The Analysis of John Berger’s Work “Ways of Seeing”

May 27, 2022 by Essay Writer

In “Ways of Seeing,” art critic John Berger discusses a key argument, which is, that if you know your history, then you know where you are coming from. In Berger’s more classically Marxist formulation he states, “A people or a class which is cut off from its own past is far less free to choose and to act as a people or class than one that has been able to situate itself in history”. This is relevant to the detail which Berger infuses in his writing about how different classes of people interpret museums. It be cool if museums in the future take this modern desire in consideration – though I have no idea what they could do to make those great paintings come to life in the modern context. In this sense, history stands for art’s authenticity over time. It is relevant in pictures, because many perspectives on viewing the pictures is continually changing.

Over time, it becomes more difficult to somewhat grasp a painter’s original feelings, thoughts and intents when painting a specific piece, also, the ways in which we view pictures has changed, through things such as the development of the camera. Berger states, “the invention of the camera changed the way man saw”, because of the camera, the painting now journeys to the observer, versus observer to the painting, during its travels, its meaning becomes diversified. Contemporary devices impact interpretation, paintings can also changes one’s mind to places throughout history. In my own experience, if I had to define history based on its use in this assignment, I would more then likely come up with something such as; history is a combination of societies feelings and apprehensions of life, leading up to present day.

The connection Berger shows among the past and the present, is one that grasp both positive and negative prospects. From a positive point a view, images from the past can aid us in understanding a artists feelings throughout their span of life; however, our ways of thinking an viewpoints are constantly changing. From a negative perspective, we as a people may adapt works of art to twenty first century society and completely overlook their meanings. In a way it is bad, Berger teaches us, to go above and beyond or over analyze works and “mystifying” them. He writes, “The art of the past no longer exists as it once did. Its authority is lost”. I

t is hard to appreciate or comprehend different pieces of art of which you cannot allow your mind to become free and to go back in time to understand feelings and thoughts of different artists. If Berger has not discovered or perceived the past, then he has either completely misinterpreted the paintings about which he has written, or he has advanced our thoughts and opinions for the better by stimulating new questions and ideas about art. In such a way implying Berger placing us in history explains that he has taken us to the creators of artworks and gotten us to really think about their true motivations in producing them. He mentions that people who have been denied this right have been denied freedoms.
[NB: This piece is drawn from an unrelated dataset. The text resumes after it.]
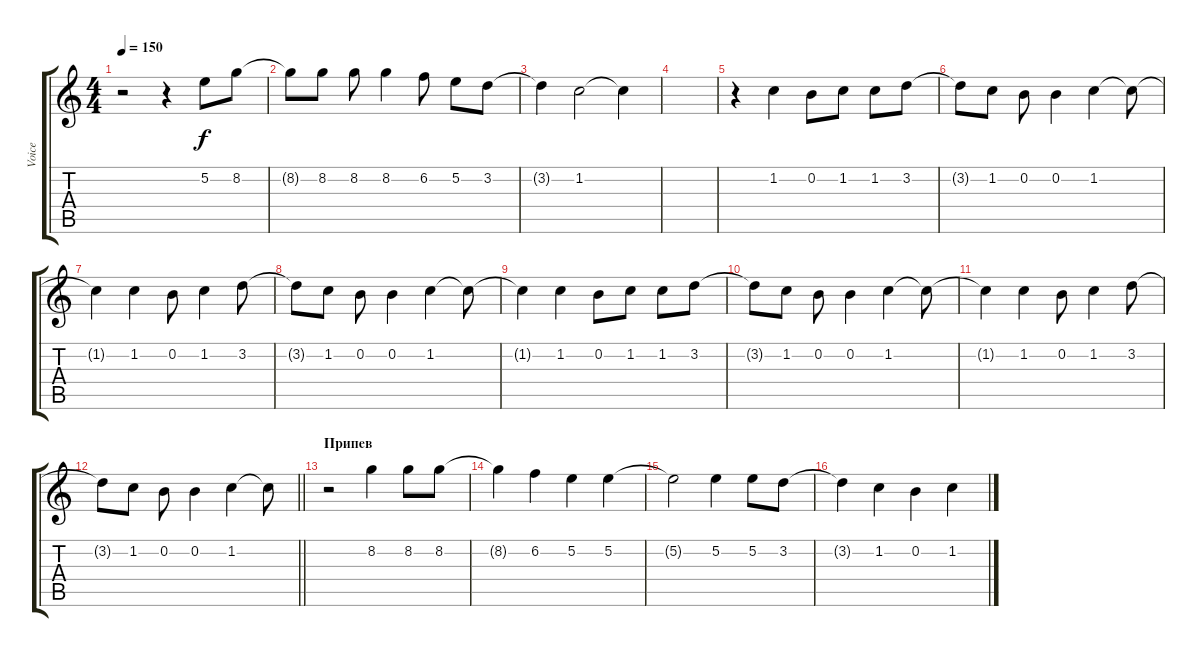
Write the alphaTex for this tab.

This could be taken for a political meaning, because certain cultures and peoples have been oppressed over time and prevented from truly exploring their past. Furthermore, this could be applied to examples such as the Civil Rights Movement, etc.Berger names the unnamed art historian’s interpretation of the Hals painting “mystification,” because the unnamed historian overanalyzes the piece and pays more attention to nitpicky details rather than feelings and emotion. Berger, himself, defines mystification when he writes, “Mystification is the process of explaining away what might otherwise be evident”.
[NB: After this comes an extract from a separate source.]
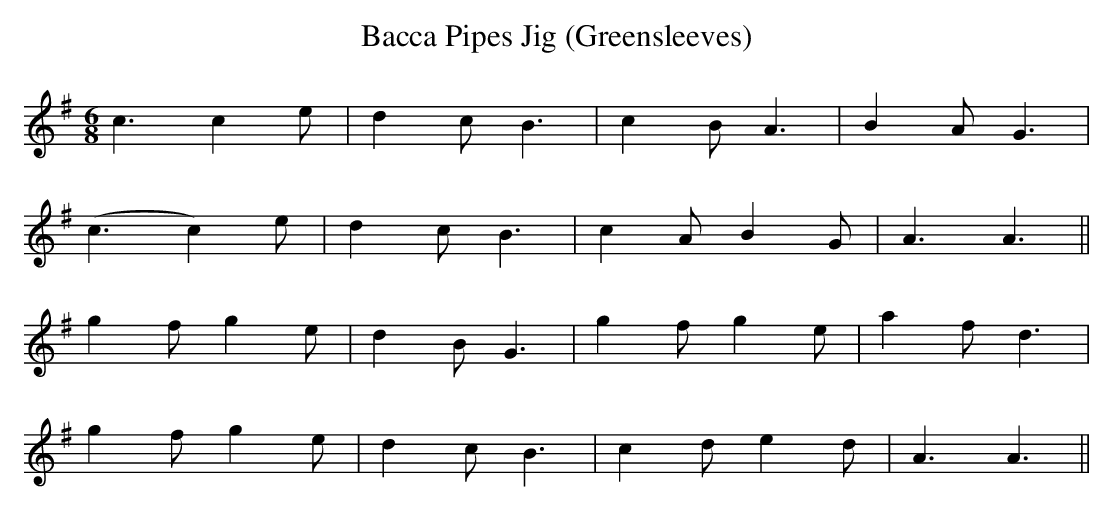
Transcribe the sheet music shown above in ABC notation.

I would characterize Berger’s account of the Regentesses painting as “emotionally-aware.” Rather then looking at details in the painting and connecting them to society around the turn of the seventeenth century, Berger pays more attention when looking at paintings to the feelings and motivations of the artist. I would say that what he sees is really there, but it is not self-evident, because there is a difference between looking at a painting and seeing it for what it is worth. It takes an expert to really see a painting, because the expert knows that true art possess some sort of meaning behind it. Berger, in this case, appears to be an expert. He not only looks at images in churches, he sees that the images are a part of them.

Also, he distinguishes between original works of art and their replications, by stating that uniqueness is lost through reproduction. If the artist paints what he feels at that moment in history, then a reproduction twenty years later could not possibly house the same emotional feelings as did the original. Artists are “in the moment” in this sense. Berger further elaborates on this when he writes, “Reproduction isolates a detail of a painting from the whole. the detail is transformed. An allegorical figure becomes a portrait of a girl”.

Again, he likes emotion. Berger also reflects upon how words can change the feeling of a painting, Berger writes on knowing and believing affecting ways of seeing. He knows that people need to not let technologies and reproductions of great works of art affect their interpretation of the works’ original meaning. He also knows that he, himself, has been a victim of this. Berger believes that, in order to reach this goal, man would have to go through a hard battle to try and get themselves to fully appreciate and understand art and its history.

Ways of seeing is a critical and unconventional text (some essays are textual some image-based) about the loss of innocence towards the social apparatus behind advertising, photography, feminism and composition in European oil painting. his precious de-fragmentations of the mechanical act of seeing, his didactic notions on the intellectual exercise of pictorial art analysis and his deracinations of the surreptitious tricks that advertisement and media impose on our notions of sexuality and self-realization. On the futility of any artist in trying to change the status quo and the constant objectification of women (their sublimation in paintings were often portrayed as objects of sexual desire, looking out at the observer in a role of complete submission, Berger says the following, “Women are there to feed an appetite, not to have any of their own.”